Ever gone fishing and get your line in a gigantic snarl? It's a lot like that, only you don't have the option of cutting the line.
 
I wish I could cry. The few times I have, I have felt much better. But it has to just come when you're ready, not when you are pressuring yourself or feeling any pressure to do so. The first couple of months I was in therapy, my therapist used to put the kleenex box near me because I think once I said that I was afraid I would cry. He said lots of nice things in an attempt to make me feel safe to cry. He doesn't do it anymore. It will come eventually. I know it will for me. But it has been almost a year and a half and not even close. What @WillyKat said is bullseye.
 
Sometimes I cry and it feels like there will never be an end. Sometimes I cannot allow myself to cry and it really would help in those moments. Sometimes it's different parts of me that keep me from crying. Sometimes crying really does help and sometimes it doesn't. I think that you definitely don't want to put too much pressure on yourself to cry. Accept that it is hard for you to do. And also reassure yourself that it is okay to cry. Perhaps it wasn't safe to cry as a kid so you could reassure yourself that you are an adult and it's safe to cry now. Maybe you've already tried that. But I do think you shouldn't put too much pressure on yourself to cry. I don't think the pressure would help make it any easier.
 
Do you think your therapist is making an individualized statement about your needing to cry, or a generalized one?

Not everyone cries. Yet they may still be very connected to their emotions.

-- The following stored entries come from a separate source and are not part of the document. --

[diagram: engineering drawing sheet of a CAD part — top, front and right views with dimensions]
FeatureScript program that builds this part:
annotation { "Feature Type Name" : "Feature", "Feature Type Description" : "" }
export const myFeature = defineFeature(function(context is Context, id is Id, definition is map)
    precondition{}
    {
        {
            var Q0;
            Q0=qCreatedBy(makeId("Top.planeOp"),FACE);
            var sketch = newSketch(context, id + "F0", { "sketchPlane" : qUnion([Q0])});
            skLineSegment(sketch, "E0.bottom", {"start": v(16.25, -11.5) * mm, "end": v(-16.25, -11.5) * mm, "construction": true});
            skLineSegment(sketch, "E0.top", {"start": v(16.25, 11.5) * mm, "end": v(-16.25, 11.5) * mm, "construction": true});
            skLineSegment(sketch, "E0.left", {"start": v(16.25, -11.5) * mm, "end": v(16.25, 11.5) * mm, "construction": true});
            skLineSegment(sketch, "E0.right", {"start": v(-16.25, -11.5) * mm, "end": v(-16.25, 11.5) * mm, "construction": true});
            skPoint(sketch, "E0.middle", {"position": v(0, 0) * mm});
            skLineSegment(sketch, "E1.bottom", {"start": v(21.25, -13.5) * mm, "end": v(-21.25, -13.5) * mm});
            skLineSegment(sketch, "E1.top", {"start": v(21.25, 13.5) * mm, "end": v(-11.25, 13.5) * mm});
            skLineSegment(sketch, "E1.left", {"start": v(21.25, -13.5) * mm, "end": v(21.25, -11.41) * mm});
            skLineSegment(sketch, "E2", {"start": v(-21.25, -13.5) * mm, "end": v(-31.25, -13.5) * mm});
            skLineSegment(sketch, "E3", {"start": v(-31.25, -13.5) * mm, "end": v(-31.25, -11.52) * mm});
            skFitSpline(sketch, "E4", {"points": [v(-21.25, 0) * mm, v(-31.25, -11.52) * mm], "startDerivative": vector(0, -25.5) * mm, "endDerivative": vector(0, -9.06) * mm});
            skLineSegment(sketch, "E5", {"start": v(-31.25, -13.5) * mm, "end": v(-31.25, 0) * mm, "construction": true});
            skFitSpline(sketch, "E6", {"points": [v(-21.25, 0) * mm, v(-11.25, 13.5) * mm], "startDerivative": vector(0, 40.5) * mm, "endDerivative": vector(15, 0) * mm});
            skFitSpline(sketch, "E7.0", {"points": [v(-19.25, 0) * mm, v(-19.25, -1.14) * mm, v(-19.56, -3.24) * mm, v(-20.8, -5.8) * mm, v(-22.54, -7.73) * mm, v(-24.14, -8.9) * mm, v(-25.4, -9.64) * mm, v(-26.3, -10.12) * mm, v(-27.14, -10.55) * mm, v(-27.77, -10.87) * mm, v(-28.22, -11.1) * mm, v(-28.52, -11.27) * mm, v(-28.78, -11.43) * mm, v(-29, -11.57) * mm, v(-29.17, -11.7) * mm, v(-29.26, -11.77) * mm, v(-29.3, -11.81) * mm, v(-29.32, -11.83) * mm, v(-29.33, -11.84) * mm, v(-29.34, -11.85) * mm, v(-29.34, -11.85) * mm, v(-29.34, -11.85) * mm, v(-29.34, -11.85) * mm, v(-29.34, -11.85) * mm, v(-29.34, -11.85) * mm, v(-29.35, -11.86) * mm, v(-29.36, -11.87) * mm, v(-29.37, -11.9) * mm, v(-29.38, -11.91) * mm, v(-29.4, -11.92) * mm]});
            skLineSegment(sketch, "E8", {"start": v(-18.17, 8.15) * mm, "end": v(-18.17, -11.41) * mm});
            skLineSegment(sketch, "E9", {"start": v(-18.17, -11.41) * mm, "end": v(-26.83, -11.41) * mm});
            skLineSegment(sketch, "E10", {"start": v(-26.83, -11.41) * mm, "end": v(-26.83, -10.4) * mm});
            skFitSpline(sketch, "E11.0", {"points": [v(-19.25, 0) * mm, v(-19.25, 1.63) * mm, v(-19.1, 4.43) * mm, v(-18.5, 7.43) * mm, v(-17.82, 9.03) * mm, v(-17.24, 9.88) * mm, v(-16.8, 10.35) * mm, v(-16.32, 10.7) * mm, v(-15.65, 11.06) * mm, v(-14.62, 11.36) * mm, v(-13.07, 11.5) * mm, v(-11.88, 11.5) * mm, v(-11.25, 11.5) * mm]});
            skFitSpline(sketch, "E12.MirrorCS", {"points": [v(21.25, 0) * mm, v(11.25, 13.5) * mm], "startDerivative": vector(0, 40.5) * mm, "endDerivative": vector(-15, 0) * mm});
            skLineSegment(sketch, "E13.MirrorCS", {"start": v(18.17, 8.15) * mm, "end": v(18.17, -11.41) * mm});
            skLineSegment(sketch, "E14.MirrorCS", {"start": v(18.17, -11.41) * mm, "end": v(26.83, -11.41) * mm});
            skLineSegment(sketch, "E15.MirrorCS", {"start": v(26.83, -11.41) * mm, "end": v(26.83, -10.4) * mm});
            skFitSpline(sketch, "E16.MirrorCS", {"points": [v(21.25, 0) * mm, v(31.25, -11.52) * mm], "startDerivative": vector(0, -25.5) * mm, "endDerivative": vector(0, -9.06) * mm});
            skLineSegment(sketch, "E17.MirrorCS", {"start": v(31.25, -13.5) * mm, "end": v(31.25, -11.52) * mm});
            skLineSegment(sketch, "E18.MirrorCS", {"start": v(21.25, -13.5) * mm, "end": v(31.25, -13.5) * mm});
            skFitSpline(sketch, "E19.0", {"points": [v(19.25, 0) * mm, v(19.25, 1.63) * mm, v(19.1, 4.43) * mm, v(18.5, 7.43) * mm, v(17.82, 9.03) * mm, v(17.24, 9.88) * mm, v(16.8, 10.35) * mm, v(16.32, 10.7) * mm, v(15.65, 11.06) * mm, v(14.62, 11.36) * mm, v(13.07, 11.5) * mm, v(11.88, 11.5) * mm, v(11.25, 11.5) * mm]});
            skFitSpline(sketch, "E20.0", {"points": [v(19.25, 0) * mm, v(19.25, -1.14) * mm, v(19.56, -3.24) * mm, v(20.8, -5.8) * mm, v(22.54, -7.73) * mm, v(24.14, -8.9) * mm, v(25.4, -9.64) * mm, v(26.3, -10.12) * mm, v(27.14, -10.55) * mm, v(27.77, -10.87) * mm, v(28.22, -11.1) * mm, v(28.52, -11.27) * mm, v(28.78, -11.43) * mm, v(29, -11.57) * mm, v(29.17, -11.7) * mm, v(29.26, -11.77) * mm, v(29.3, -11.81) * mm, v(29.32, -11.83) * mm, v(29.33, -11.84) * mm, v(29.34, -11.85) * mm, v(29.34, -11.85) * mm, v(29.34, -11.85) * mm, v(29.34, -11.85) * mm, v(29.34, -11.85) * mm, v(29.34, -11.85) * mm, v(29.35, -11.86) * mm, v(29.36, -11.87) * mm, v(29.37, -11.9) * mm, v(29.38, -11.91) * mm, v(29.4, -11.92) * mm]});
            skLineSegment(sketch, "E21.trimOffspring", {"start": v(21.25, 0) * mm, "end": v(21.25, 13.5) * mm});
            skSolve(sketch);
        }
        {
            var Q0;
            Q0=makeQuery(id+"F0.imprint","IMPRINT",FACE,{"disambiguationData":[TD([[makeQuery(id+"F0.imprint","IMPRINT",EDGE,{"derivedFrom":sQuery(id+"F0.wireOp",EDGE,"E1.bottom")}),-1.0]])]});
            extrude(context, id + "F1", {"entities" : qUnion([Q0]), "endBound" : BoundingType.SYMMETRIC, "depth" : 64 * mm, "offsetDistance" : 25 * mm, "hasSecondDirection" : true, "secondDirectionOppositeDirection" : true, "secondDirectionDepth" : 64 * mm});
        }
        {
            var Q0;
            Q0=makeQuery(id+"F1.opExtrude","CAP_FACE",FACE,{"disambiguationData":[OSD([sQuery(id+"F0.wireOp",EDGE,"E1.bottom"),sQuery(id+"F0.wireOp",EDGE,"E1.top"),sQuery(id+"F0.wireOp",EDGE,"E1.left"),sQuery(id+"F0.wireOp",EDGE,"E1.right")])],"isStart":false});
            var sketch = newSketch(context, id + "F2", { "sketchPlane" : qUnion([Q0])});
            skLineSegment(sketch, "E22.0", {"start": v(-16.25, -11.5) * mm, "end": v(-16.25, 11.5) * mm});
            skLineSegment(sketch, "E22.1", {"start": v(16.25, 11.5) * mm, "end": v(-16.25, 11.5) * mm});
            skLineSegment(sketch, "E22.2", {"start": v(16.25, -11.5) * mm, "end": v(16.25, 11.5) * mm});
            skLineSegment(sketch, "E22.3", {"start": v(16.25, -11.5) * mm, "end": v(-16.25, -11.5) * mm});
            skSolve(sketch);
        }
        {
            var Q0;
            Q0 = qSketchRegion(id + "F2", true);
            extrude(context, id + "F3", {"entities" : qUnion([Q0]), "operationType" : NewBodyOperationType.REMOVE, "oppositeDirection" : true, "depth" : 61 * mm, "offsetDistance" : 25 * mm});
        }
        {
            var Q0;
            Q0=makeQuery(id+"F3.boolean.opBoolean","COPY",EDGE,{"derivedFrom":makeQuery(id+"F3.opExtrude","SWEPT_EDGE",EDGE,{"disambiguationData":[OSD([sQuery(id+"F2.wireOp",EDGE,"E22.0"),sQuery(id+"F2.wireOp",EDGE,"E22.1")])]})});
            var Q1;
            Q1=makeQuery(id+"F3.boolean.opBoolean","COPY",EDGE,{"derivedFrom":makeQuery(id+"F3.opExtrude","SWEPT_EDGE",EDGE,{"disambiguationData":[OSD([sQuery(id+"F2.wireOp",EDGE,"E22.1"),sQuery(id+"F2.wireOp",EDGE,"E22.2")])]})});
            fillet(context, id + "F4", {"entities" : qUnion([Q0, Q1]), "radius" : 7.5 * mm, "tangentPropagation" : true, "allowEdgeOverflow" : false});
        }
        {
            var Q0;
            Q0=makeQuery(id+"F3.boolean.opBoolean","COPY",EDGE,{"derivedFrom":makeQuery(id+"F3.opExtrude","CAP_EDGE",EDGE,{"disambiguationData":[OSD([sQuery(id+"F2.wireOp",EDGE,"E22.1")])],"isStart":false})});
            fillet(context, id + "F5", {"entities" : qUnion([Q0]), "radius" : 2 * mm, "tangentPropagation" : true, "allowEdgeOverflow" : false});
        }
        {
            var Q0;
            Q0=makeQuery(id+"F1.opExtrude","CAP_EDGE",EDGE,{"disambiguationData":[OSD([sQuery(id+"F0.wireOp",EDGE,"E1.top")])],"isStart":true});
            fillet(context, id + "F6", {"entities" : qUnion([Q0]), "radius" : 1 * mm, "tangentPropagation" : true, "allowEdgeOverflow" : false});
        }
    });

Do you have trouble connecting with & expressing (2 very different things, by the way) other emotions aside from sadness/grief? Can you smile, laugh, frown, glare, look afraid, look lovingly, etc.? If not, I might suggest practicing connecting with and expressing other emotions, first.

I can see how if crying is the only emotion you cannot connect with or express that it would be #1 on the lineup... But it baffles me why some therapists choose tears as the first emotion to track down and link up as fully operational.
 
I am with @JEKBreatheandBelieve . Crying is NOT the thing to do for me. There are too many memories wrapped up in crying for me and I literally cannot stop unless heavily drugged.
But it baffles me why some therapists choose tears as the first emotion to track down and link up as fully operational.
Agreed. I feel that there may be so much lurking under tears that it seems wrong to dig into this aggressively.
 
Thanks guys!! It's not like he's telling me to cry. He's aware that I want to cry, I'm aware that I want to cry. Recently in sessions I've had many times when I nearly cried and then just semi-deliberately disacociated or tried to snap out of it. He says I have to 'allow myself to cry' if I am to cry, but I'm not sure how to do that because I am so afraid of crying.